RARA-AVIS: Re: The Long Goodbye

From: Dick Lochte ( dlochte@gmail.com)
Date: 05 Feb 2007


As for Gould liking the character of Marlowe, he did indeed. He told me he tried to get a studio (I think Universal) involved in a remake of The High Window which either he or the studio had access to at the time. That is, of course, the Marlowe movie most in need of a remake.

As for Gould being able to play hardboiled, the cop movie Busting and the underrated mystery Capricorn 9, suggest that in younger days he could handle that. My impression is that he considered Marlowe more a fast-talking, think-on-his-feet pro -- a la his MASH character -- than hardboiled. I agree with that. (The dreamy and passive okay-by-me quality in Long Goodbye was, I suspect more Altman than Gould. This is borne out by the Dove readings which probably are the best of the Chandler audiobooks I've heard.
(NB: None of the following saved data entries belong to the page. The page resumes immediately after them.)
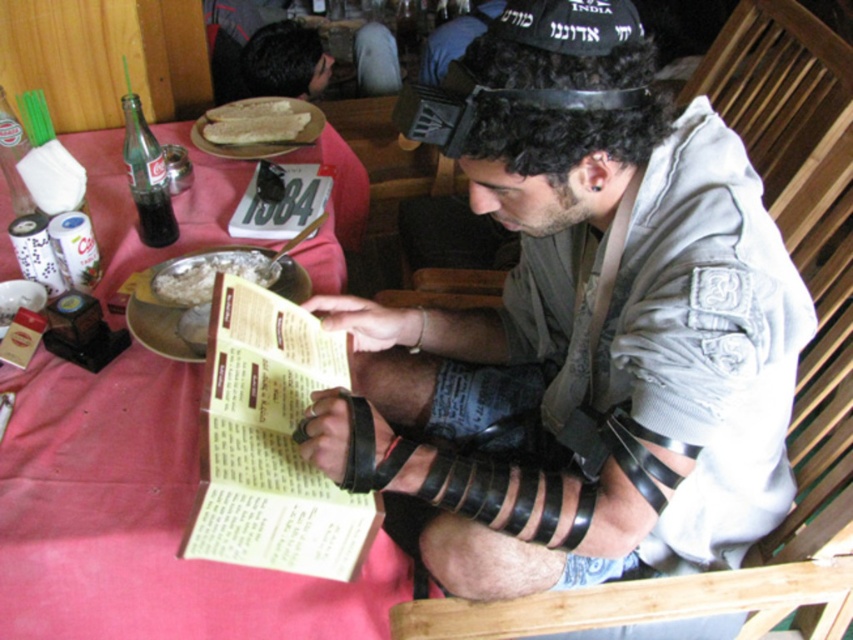
Which is above, black fabric baseball hat at upper center or white flatbread at upper center?

Positioned higher is white flatbread at upper center.

Is point (503, 17) closer to camera compared to point (262, 124)?

Yes.

Does point (552, 20) come in front of point (265, 108)?

Yes, point (552, 20) is closer to viewer.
Joe Mantegna makes the character sound like a Jersey wiseguy. Daniel Massey's plumy British Marlowe is just plain ridiculous.

I should note that my opinion of Gould may be colored by the fact that he was one of the better participants in a movie I wrote, Escape to Athena. And he read, quite well, a short Marlowe story I contributed to the Raymond Chandler's Philip Marlowe anthology that celebrated the author's centennial.